06. Juli 2008 17:21

Zwei Euro pro Liter 

Spritspreise steigen munter weiter

Autofahrer müssen mit weiteren Preissteigerungen beim Sprit rechnen.

Spritspreise steigen munter weiter
© DPA

Bei einem Rohölpreis von 200 Dollar erwartet das Deutsche Institut für Wirtschaftsforschung (DIW) je nach Dollarkurs einen Benzinpreis von knapp unter oder knapp über zwei Euro je Liter. "Bei dem jetzigem Wechselkurs wären es 1,95 Euro pro Liter Super", sagte DIW-Energieexpertin Claudia Kemfert dem "Tagesspiegel". "Bei der erwarteten Verbesserung des Dollarkurses wären es über zwei Euro."

Die Allianz rechnet in den nächsten zwei Jahren mit einem Anstieg des Ölpreises auf mindestens 200 Dollar, wie Vorstandsmitglied Joachim Faber dem "Tagesspiegel" sagte.

Gas um 20 Prozent teurer
Sollte der Ölpreis auf 200 Dollar pro Fass steigen, "müssten Autofahrer für einen Liter Super 1,95 Euro (Preis in Deutschland, Anm.) zahlen", sagte Kemfert auch der Wirtschaftszeitung "Euro am Sonntag". Zugleich wies sie dort auf eine weitere mögliche Preisrunde beim Gas hin. "Beim aktuellen Preisniveau würde Gas bis zum Herbst noch mal bis zu 20 Prozent teurer".

"Ich kann nicht sehen, wie wir nach dem Jahr 2010 längerfristig einen Ölpreis von unter 200 Dollar haben können", sagte Allianz-Vorstandsmitglied Faber. Faber ist im Konzernvorstand der Allianz für die Tochter Global Investors zuständig, die rund eine Billion Euro verwaltet und damit zu den fünf größten Vermögensverwaltern der Welt gehört.

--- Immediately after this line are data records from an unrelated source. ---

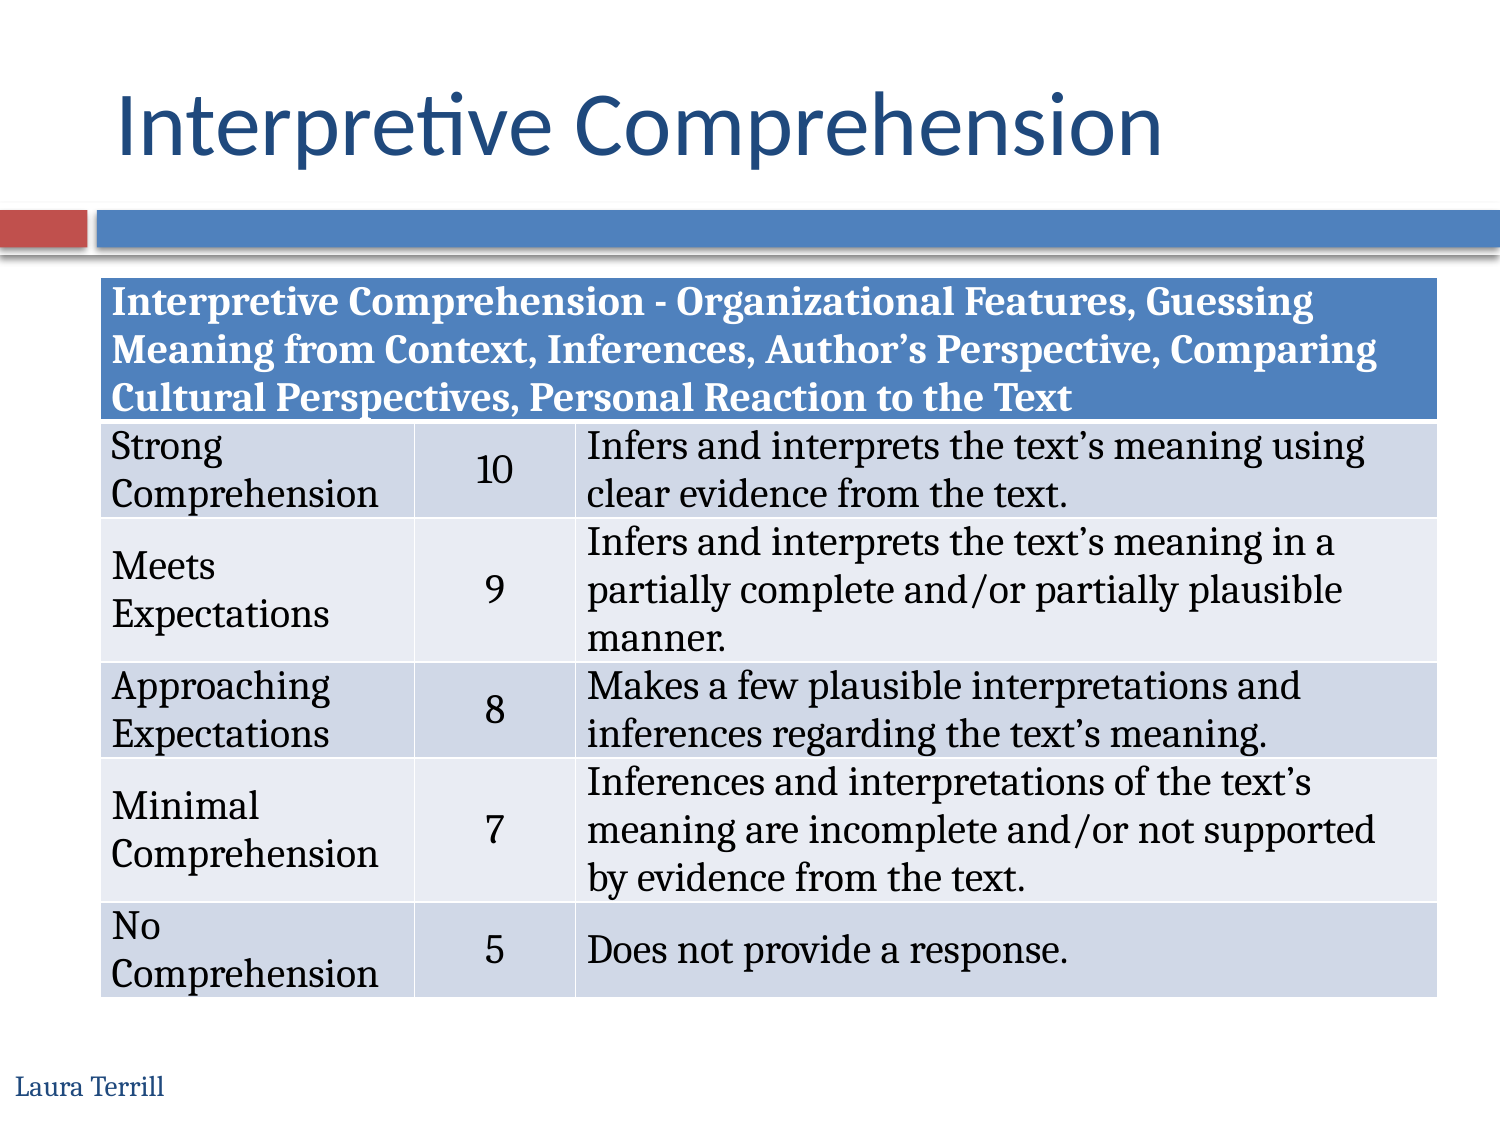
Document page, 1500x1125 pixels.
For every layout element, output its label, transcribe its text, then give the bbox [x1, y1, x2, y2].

table_cell Approaching Expectations [101, 663, 414, 757]
table_cell Infers and interprets the text’s meaning using clear evidence from the text. [576, 424, 1437, 517]
table_cell Minimal Comprehension [101, 759, 414, 901]
table_cell 10 [415, 424, 575, 517]
table_cell 8 [415, 663, 575, 757]
table_cell No Comprehension [101, 903, 414, 997]
table_cell Makes a few plausible interpretations and inferences regarding the text’s meaning. [576, 663, 1437, 757]
table_cell Strong Comprehension [101, 424, 414, 517]
table_cell Meets Expectations [101, 519, 414, 661]
table_cell 5 [415, 903, 575, 997]
title Interpretive Comprehension [100, 37, 1438, 200]
table_cell Infers and interprets the text’s meaning in a partially complete and/or partially plausible manner. [576, 519, 1437, 661]
table_cell Does not provide a response. [576, 903, 1437, 997]
table_cell 7 [415, 759, 575, 901]
footer Laura Terrill [0, 1054, 890, 1115]
table_header Interpretive Comprehension - Organizational Features, Guessing Meaning from Context, Inferences, Author’s Perspective, Comparing Cultural Perspectives, Personal Reaction to the Text [101, 278, 1437, 419]
table_cell Inferences and interpretations of the text’s meaning are incomplete and/or not supported by evidence from the text. [576, 759, 1437, 901]
table_cell 9 [415, 519, 575, 661]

Massives Energie sparen angesagt
Der Chef der Deutschen Energieagentur (DENA), Stephan Kohler, sagte der "B.Z. am Sonntag", "250 Dollar für das Fass sind möglich". Dauerhaft müssten sich die Verbraucher auf über 100 Dollar pro Fass einstellen. "Es liegt aber auch an uns, wohin der Ölpreis geht", sagte Kohler. Wichtig sei es, massiv Energie zu sparen und in alternative Energien zu investieren.

Auch der Exekutivdirektor der Internationalen Energie-Agentur (IEA), Nobuo Tanaka, glaubt nicht an rasch sinkende Ölpreise. Zwar werde sich die Lage am Ölmarkt bis 2009/2010 zunächst entspannen, da neue Förderprojekte die Produktion aufnähmen, sagte Tanaka dem "Handelsblatt" (Montagsausgabe). Danach werde die Förderung aber sinken und gleichzeitig die Nachfrage steigen, vor allem in den Entwicklungsländern: "Bis 2013 bleibt die Lage am Markt sicher gespannt."